I saw the "thoughts on RAID" thread and apparently can't comment there. But I resonated with the perspectives presented there and have questions.
I'm an independent software dev and have had RAID 1 running on my main workstation for years (windows 7, intel software raid). I've wanted RAID because if a disk dies I have a working machine and just need to rebuilt the array with a new participant disk. It has been a good premis.
OTOH I have found that with my very intermittent 'hands on' with RAID config, it can be dicey whenever I do need to deal with RAID issues. From this angle, RAID introduces risk. Also, if my machine crashes (bsod kind of things) the RAID array rebuild time is hard to live through (two 1.5 TB disks), as it consumes a lot of RAM and cpu cycles.
I've started to think I'll go RAID-less on my next workstation. SSD (which I have never touched to date) are getting big enough and are apparently less likely to fail than spindle drives. I have not figured out whether it'd be safe enough to trust the SSD to the degree that I could drop raid, but I hope I can work it out.
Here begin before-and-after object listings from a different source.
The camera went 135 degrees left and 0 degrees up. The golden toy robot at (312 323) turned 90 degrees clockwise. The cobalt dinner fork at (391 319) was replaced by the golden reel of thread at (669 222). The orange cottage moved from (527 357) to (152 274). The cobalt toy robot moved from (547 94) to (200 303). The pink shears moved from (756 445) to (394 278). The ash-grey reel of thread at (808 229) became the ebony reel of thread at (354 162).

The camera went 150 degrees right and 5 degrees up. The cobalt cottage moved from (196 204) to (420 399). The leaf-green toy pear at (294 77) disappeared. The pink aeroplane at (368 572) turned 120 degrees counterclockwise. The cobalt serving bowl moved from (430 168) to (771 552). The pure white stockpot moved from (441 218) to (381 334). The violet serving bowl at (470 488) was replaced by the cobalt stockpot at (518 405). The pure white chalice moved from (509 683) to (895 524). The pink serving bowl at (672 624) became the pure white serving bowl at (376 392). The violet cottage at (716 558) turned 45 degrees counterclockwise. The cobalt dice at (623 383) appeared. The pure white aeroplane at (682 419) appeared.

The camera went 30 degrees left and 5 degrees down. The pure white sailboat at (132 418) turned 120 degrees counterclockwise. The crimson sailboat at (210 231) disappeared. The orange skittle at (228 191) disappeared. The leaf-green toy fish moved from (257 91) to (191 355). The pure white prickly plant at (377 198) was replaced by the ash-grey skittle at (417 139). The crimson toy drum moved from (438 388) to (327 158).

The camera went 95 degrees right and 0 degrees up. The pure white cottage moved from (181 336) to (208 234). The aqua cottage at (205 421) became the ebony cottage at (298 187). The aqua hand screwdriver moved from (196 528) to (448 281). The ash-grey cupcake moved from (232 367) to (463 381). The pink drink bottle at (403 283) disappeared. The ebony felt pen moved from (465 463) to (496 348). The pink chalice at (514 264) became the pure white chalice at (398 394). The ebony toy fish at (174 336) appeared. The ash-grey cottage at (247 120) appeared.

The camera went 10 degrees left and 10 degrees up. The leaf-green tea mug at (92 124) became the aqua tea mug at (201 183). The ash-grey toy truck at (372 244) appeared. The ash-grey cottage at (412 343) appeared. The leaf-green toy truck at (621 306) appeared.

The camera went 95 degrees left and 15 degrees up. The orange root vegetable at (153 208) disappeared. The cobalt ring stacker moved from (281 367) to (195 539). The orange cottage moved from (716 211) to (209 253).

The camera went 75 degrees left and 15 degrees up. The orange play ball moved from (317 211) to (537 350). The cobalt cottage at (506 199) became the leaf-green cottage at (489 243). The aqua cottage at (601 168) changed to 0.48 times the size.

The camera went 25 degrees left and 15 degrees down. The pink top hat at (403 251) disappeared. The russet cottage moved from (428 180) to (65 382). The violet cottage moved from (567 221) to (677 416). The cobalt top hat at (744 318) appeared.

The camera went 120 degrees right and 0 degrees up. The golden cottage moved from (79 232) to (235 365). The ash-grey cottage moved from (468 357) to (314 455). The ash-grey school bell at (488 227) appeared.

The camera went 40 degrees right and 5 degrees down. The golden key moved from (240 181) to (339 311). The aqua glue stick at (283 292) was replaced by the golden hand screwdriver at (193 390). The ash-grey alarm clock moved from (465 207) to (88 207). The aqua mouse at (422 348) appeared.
Backups have to be regular and tested, of course.
I'm a new OMV user and today I started the machine up for the first time in almost a week. I had created a RAID 10 array (4 - 4 TB disks) thinking speed and resilience, and that a NAS would have few crashes and that rebuilts would be rare. But I see that for some reason my array is resyncing...I guess that means rebuilding the array. This and the 'thoughts about raid' thread and my own cautions about RAID have me wondering if I ought to forgo RAID on the NAS and take another route to ensure durability of the data stored on the NAS.
If I don't use RAID on the NAS and a disk fails and that's my only copy of the data then I'd be bummed. The OMV non-RAIDers out there must have the same concerns. So what do you do? You have two NAS units?